What the task asks: Please print, word for word, the rows from the start through the line holding "キッチンや洗面台などいろいろな場所に使用できる", inclusive, and leave the pictures out.

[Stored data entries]
- - -
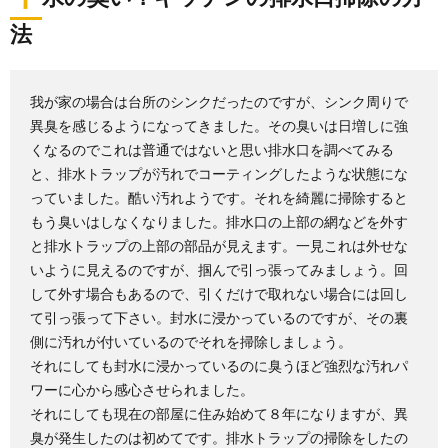
法
【おすすめ洋服収納術】たたみかたを変え
て収納してみよう
我が家の場合は台所のシンクだったのですが、シンク周りで
家族が多いと洋服も増えてしまいますが、クローゼッ
トがあっても収納ケースを使っていてもうまく収納で
異臭を感じるようになってきました。その臭いは日増しに強
きな...
くなるのでこれは普通ではないと思い排水口を調べてみる
と、排水トラップが汚れでコーティングしたような状態にな
パソコンの掃除について。ホコリ取り方法
っていました。酷い汚れようです。それを綺麗に掃除すると
や注意点
もう臭いはしなくなりました。排水口の上部の網などを外す
パソコンの掃除をしよう！ パソコンは内部の熱を逃す
と排水トラップの上部の部品が見えます。一見これは外せな
のに『ファン』が回っています。 その『...
いように見えるのですが、掴んで引っ張ってみましょう。回
して外す場合もあるので、引くだけで取れない場合には回し
レンジ掃除に重曹以外のものを使って頑固
て引っ張って下さい。封水に浸かっているのですが、その裏
な汚れを落としましょう
側に汚れが付いているのでそれを掃除しましょう。
キッチンや洗面台などいろいろな場所に使用できる
それにしても封水に浸かっているのに臭うほど強烈な汚れパ
「重曹」ですが、電子レンジの掃除 には重曹以外にも
ワーに心から感心させられました。
おす...
それにしても現在の部屋に住み始めて８年になりますが、異
臭が発生したのは初めてです。排水トラップの掃除をしたの
網戸掃除に100均アイテムを使えば簡単に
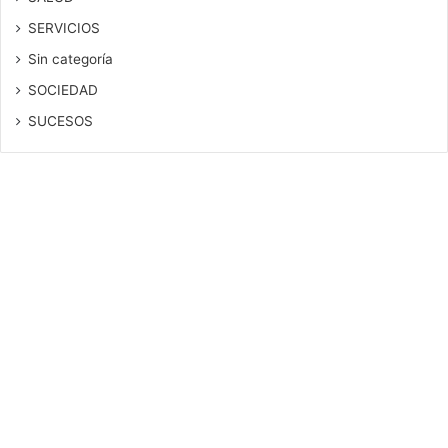
SERVICIOS
Sin categoría
SOCIEDAD
SUCESOS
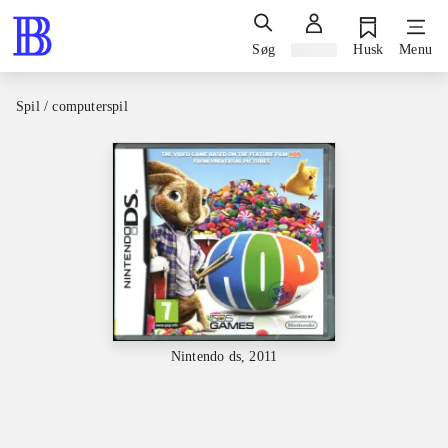
Søg
Log ind
Husk
Menu
Spil / computerspil
Nintendo ds, 2011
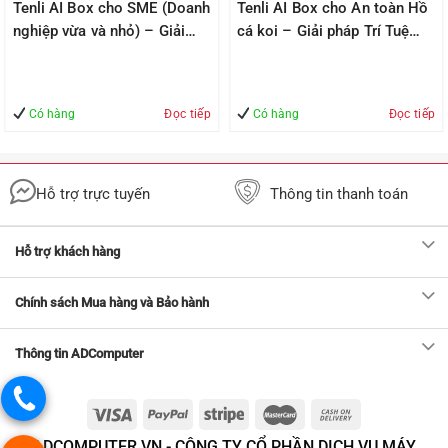
Tenli AI Box cho SME (Doanh
Tenli AI Box cho An toàn Hồ
nghiệp vừa và nhỏ) – Giải
cá koi – Giải pháp Trí Tuệ
pháp Trí Tuệ Nhân Tạo –
Nhân Tạo – Giúp Quản lý –
Giúp Quản lý – An Toàn
An Toàn
Có hàng
Đọc tiếp
Có hàng
Đọc tiếp
Hỗ trợ trực tuyến
Thông tin thanh toán
Hỗ trợ khách hàng
Chính sách Mua hàng và Bảo hành
Thông tin ADComputer
ADCOMPUTER.VN - CÔNG TY CỔ PHẦN DỊCH VỤ MÁY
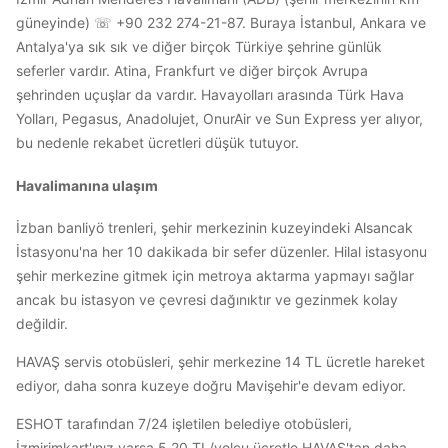
güneyinde) ☏ +90 232 274-21-87. Buraya İstanbul, Ankara ve
Antalya'ya sık sık ve diğer birçok Türkiye şehrine günlük
seferler vardır. Atina, Frankfurt ve diğer birçok Avrupa
şehrinden uçuşlar da vardır. Havayolları arasında Türk Hava
Yolları, Pegasus, Anadolujet, OnurAir ve Sun Express yer alıyor,
bu nedenle rekabet ücretleri düşük tutuyor.
Havalimanına ulaşım
İzban banliyö trenleri, şehir merkezinin kuzeyindeki Alsancak
İstasyonu'na her 10 dakikada bir sefer düzenler. Hilal istasyonu
şehir merkezine gitmek için metroya aktarma yapmayı sağlar
ancak bu istasyon ve çevresi dağınıktır ve gezinmek kolay
değildir.
HAVAŞ servis otobüsleri, şehir merkezine 14 TL ücretle hareket
ediyor, daha sonra kuzeye doğru Mavişehir'e devam ediyor.
ESHOT tarafından 7/24 işletilen belediye otobüsleri,
İzmirimkart'ınız varsa 5,20 TL/yolcu ücretle HAVAŞ'tan daha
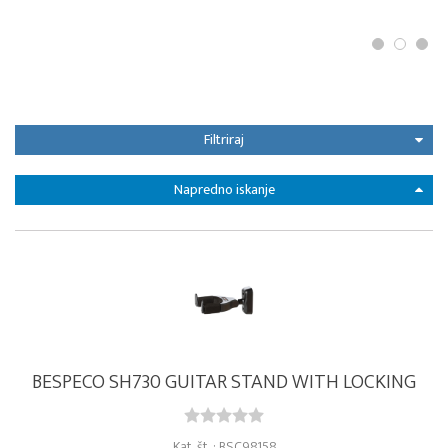
Filtriraj
Napredno iskanje
BESPECO SH730 GUITAR STAND WITH LOCKING
Kat. št. : BSC98158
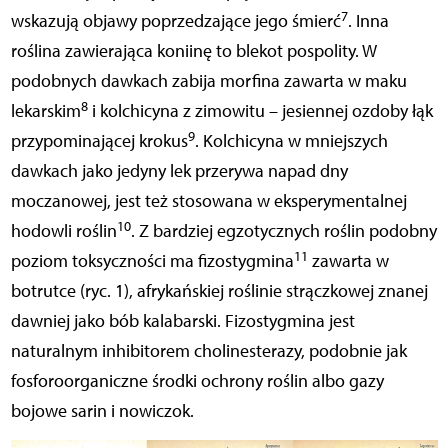
7
wskazują objawy poprzedzające jego śmierć
. Inna
roślina zawierająca koniinę to blekot pospolity. W
podobnych dawkach zabija morfina zawarta w maku
8
lekarskim
i kolchicyna z zimowitu – jesiennej ozdoby łąk
9
przypominającej krokus
. Kolchicyna w mniejszych
dawkach jako jedyny lek przerywa napad dny
moczanowej, jest też stosowana w eksperymentalnej
10
hodowli roślin
. Z bardziej egzotycznych roślin podobny
11
poziom toksyczności ma fizostygmina
zawarta w
botrutce (ryc. 1), afrykańskiej roślinie strączkowej znanej
dawniej jako bób kalabarski. Fizostygmina jest
naturalnym inhibitorem cholinesterazy, podobnie jak
fosforoorganiczne środki ochrony roślin albo gazy
bojowe sarin i nowiczok.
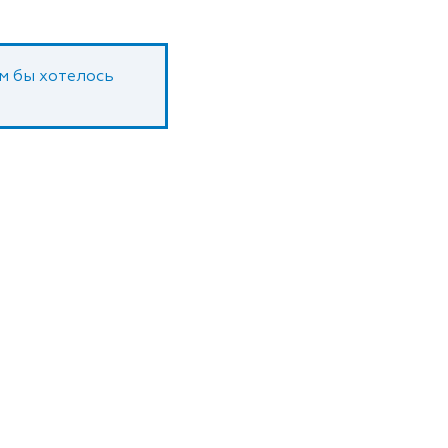
ам бы хотелось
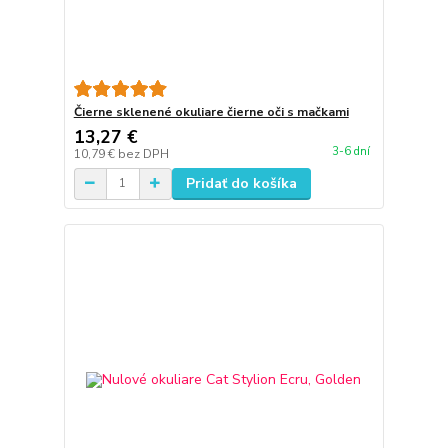
Čierne sklenené okuliare čierne oči s mačkami
13,27 €
3-6 dní
10,79 €
bez DPH
Pridať do košíka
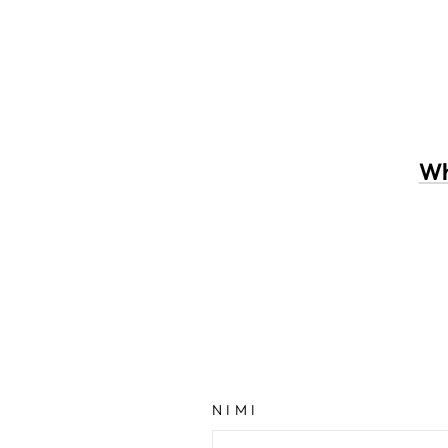
Wh
NIMI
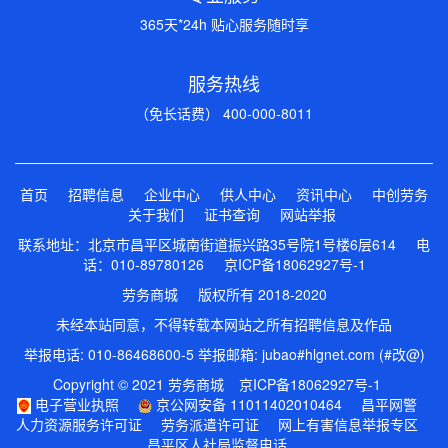
365天*24h 贴心服务随时享
服务热线
（免长话费） 400-000-8011
首页
招聘信息
企业中心
供人中心
资讯中心
中创劳务
关于我们
证书查询
网站举报
联系地址：北京市昌平区城南街道振兴路35号院1号楼6层614 电
话：010-89780126
京ICP备18062927号-1
劳务商城 版权所有 2018-2020
未经本站同意，不得转载本网站之所有招聘信息及作品
举报电话: 010-86468600-5 举报邮箱: jubao#hlgnet.com (#改@)
Copyright © 2021 劳务商城
京ICP备18062927号-1
电子营业执照
京公网安备 11011402010464
昌平网警
人力资源服务许可证
劳务派遣许可证
网上有害信息举报专区
昌平区人社局监督电话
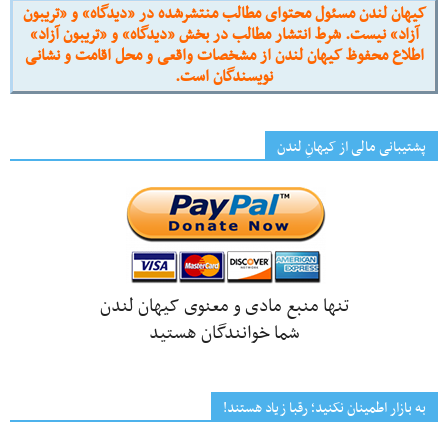
کیهان لندن مسئول محتوای مطالب منتشرشده در «دیدگاه» و «تریبون
آزاد» نیست. شرط انتشار مطالب در بخش «دیدگاه» و «تریبون آزاد»
اطلاع محفوظ کیهان لندن از مشخصات واقعی و محل اقامت و نشانی
نویسندگان است.
پشتیبانی مالی از کیهانِ لندن
تنها منبع مادی و معنوی کیهان لندن
شما خوانندگان هستید
به بازار اطمینان نکنید؛ رقبا زیاد هستند!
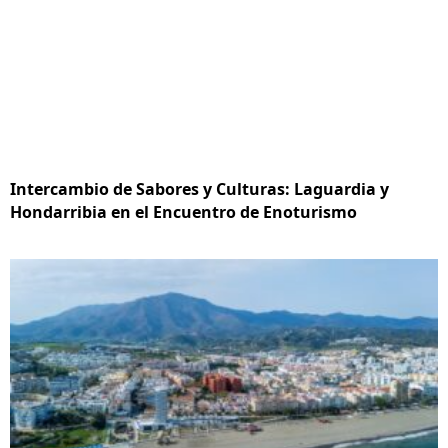
Intercambio de Sabores y Culturas: Laguardia y
Hondarribia en el Encuentro de Enoturismo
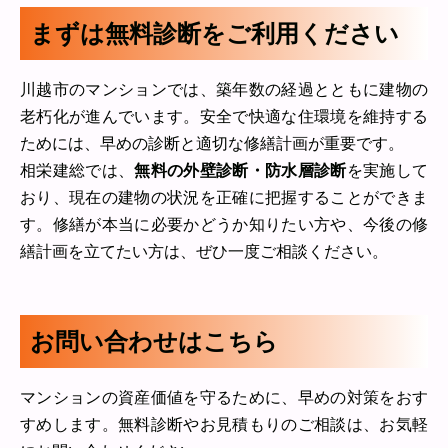
まずは無料診断をご利用ください
川越市のマンションでは、築年数の経過とともに建物の
老朽化が進んでいます。安全で快適な住環境を維持する
ためには、早めの診断と適切な修繕計画が重要です。
相栄建総では、
無料の外壁診断・防水層診断
を実施して
おり、現在の建物の状況を正確に把握することができま
す。修繕が本当に必要かどうか知りたい方や、今後の修
繕計画を立てたい方は、ぜひ一度ご相談ください。
お問い合わせはこちら
マンションの資産価値を守るために、早めの対策をおす
すめします。無料診断やお見積もりのご相談は、お気軽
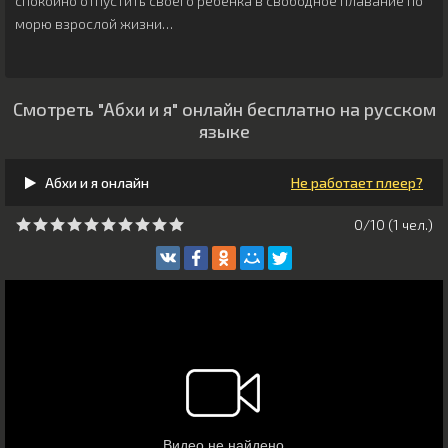
спокойно отпустить своего ребенка в свободное плавание по
морю взрослой жизни…
Смотреть "Абхи и я" онлайн бесплатно на русском
языке
Абхи и я онлайн
Не работает плеер?
0/10 (
1
чeл.)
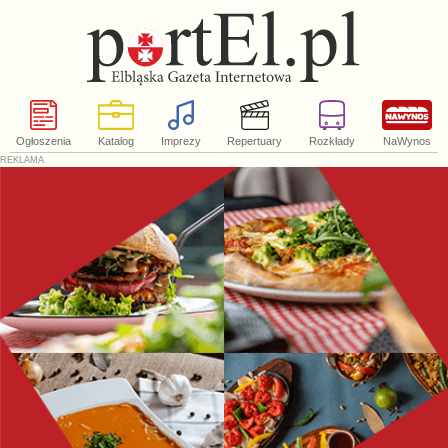
Ogłoszenia
Katalog
Imprezy
Repertuary
Rozkłady
NaWynos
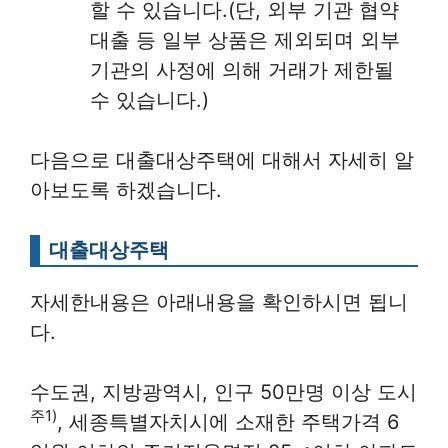
할 수 있습니다.(단, 외부 기관 협약
대출 등 일부 상품은 제외되며 외부
기관의 사정에 의해 거래가 제한될
수 있습니다.)
다음으로 대출대상주택에 대해서 자세히 알
아보도록 하겠습니다.
대출대상주택
자세한내용은 아래내용을 확인하시면 됩니
다.
수도권, 지방광역시, 인구 50만명 이상 도시
주1)
, 세종특별자치시에 소재한 주택가격 6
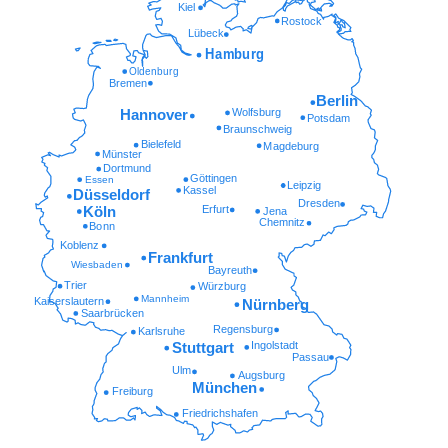
Kiel
Rostock
Lübeck
Hamburg
Oldenburg
Bremen
Berlin
Wolfsburg
Hannover
Potsdam
Braunschweig
Bielefeld
Magdeburg
Münster
Dortmund
Göttingen
Essen
Leipzig
Kassel
Düsseldorf
Dresden
Erfurt
Köln
Jena
Chemnitz
Bonn
Koblenz
Frankfurt
Wiesbaden
Bayreuth
Trier
Würzburg
Mannheim
Kaiserslautern
Nürnberg
Saarbrücken
Regensburg
Karlsruhe
Ingolstadt
Stuttgart
Passau
Ulm
Augsburg
München
Freiburg
Friedrichshafen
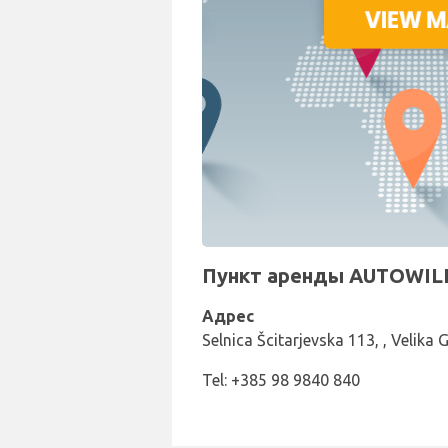
Пункт аренды AUTOWILL
Адрес
Selnica Šcitarjevska 113, , Velika 
Tel: +385 98 9840 840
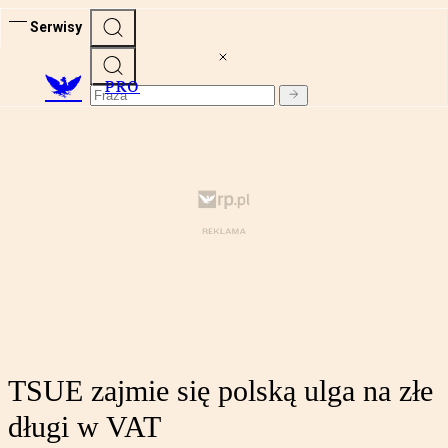
Serwisy
PRO
TSUE zajmie się polską ulga na złe
długi w VAT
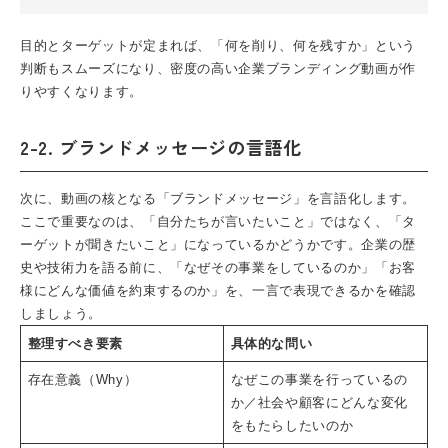
目的とターゲットが定まれば、「何を削り、何を残すか」という
判断もスムーズになり、密度の高い企業ブランディング動画が作
りやすくなります。
2-2. ブランドメッセージの言語化
次に、動画の核となる「ブランドメッセージ」を言語化します。
ここで重要なのは、「自分たちが言いたいこと」ではなく、「タ
ーゲットが聞きたいこと」になっているかどうかです。企業の歴
史や技術力を語る前に、「なぜその事業をしているのか」「お客
様にどんな価値を約束するのか」を、一言で表現できるかを確認
しましょう。
整理すべき要素
具体的な問い
存在意義（Why）
なぜこの事業を行っているの
か／社会や顧客にどんな変化
をもたらしたいのか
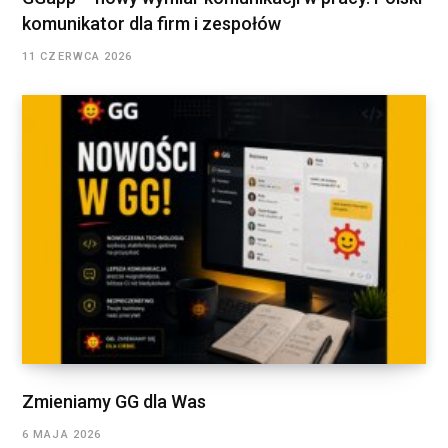
komunikator dla firm i zespołów
11 CZERWCA 2026
Zmieniamy GG dla Was
6 MAJA 2026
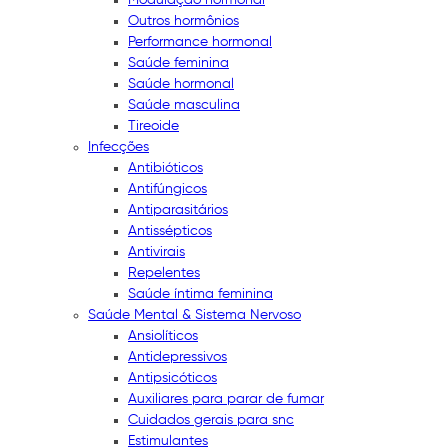
Outros hormônios
Performance hormonal
Saúde feminina
Saúde hormonal
Saúde masculina
Tireoide
Infecções
Antibióticos
Antifúngicos
Antiparasitários
Antissépticos
Antivirais
Repelentes
Saúde íntima feminina
Saúde Mental & Sistema Nervoso
Ansiolíticos
Antidepressivos
Antipsicóticos
Auxiliares para parar de fumar
Cuidados gerais para snc
Estimulantes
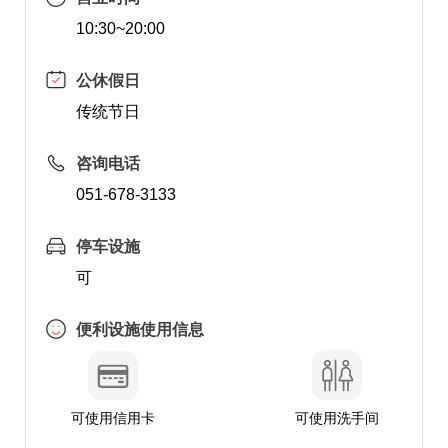
10:30~20:00
公休假日
传统节日
咨询电话
051-678-3133
停车设施
可
便利设施使用信息
可使用信用卡
可使用洗手间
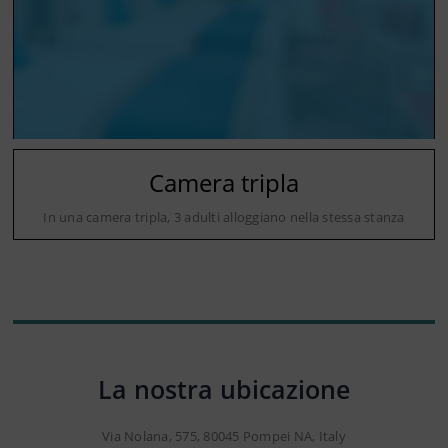
Camera tripla
In una camera tripla, 3 adulti alloggiano nella stessa stanza
La nostra ubicazione
Via Nolana, 575, 80045 Pompei NA, Italy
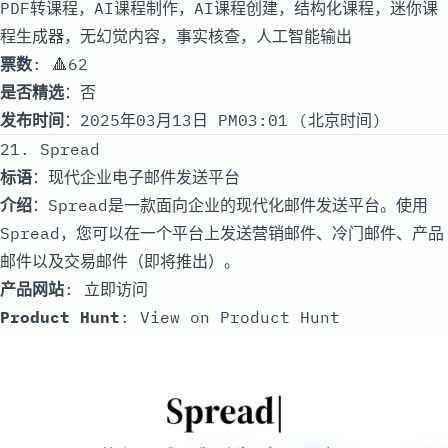
PDF转课程，AI课程制作，AI课程创建，结构化课程，迷你课
程生成器，无幻觉内容，事实核查，人工智能输出
票数
: 🔺62
是否精选
：否
发布时间
：2025年03月13日 PM03:01 (北京时间)
21. Spread
标语
：现代企业电子邮件发送平台
介绍
：Spread是一款面向企业的现代化邮件发送平台。使用
Spread，您可以在一个平台上发送营销邮件、冷门邮件、产品
邮件以及交易邮件（即将推出）。
产品网站
:
立即访问
Product Hunt
:
View on Product Hunt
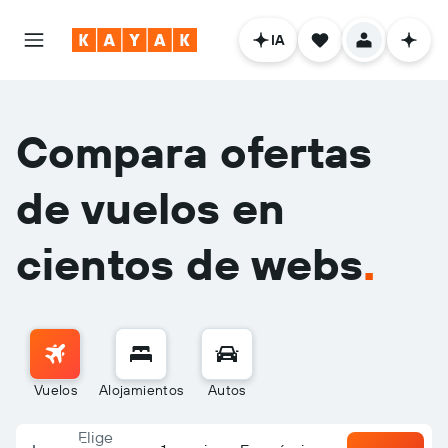
IA
Compara ofertas
de vuelos en
cientos de webs
.
Vuelos
Alojamientos
Autos
Elige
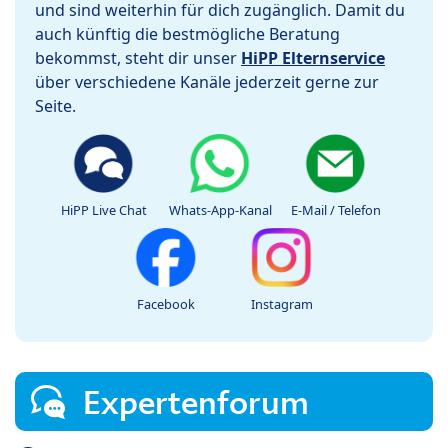
und sind weiterhin für dich zugänglich. Damit du
auch künftig die bestmögliche Beratung
bekommst, steht dir unser
HiPP Elternservice
über verschiedene Kanäle jederzeit gerne zur
Seite.
HiPP Live Chat
Whats-App-Kanal
E-Mail / Telefon
Facebook
Instagram
Expertenforum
- - -
Your solution:
法
【おすすめ洋服収納術】たたみかたを変え
て収納してみよう
我が家の場合は台所のシンクだったのですが、シンク周りで
家族が多いと洋服も増えてしまいますが、クローゼッ
トがあっても収納ケースを使っていてもうまく収納で
異臭を感じるようになってきました。その臭いは日増しに強
きな...
くなるのでこれは普通ではないと思い排水口を調べてみる
と、排水トラップが汚れでコーティングしたような状態にな
パソコンの掃除について。ホコリ取り方法
っていました。酷い汚れようです。それを綺麗に掃除すると
や注意点
もう臭いはしなくなりました。排水口の上部の網などを外す
パソコンの掃除をしよう！ パソコンは内部の熱を逃す
と排水トラップの上部の部品が見えます。一見これは外せな
のに『ファン』が回っています。 その『...
いように見えるのですが、掴んで引っ張ってみましょう。回
して外す場合もあるので、引くだけで取れない場合には回し
レンジ掃除に重曹以外のものを使って頑固
て引っ張って下さい。封水に浸かっているのですが、その裏
な汚れを落としましょう
側に汚れが付いているのでそれを掃除しましょう。
キッチンや洗面台などいろいろな場所に使用できる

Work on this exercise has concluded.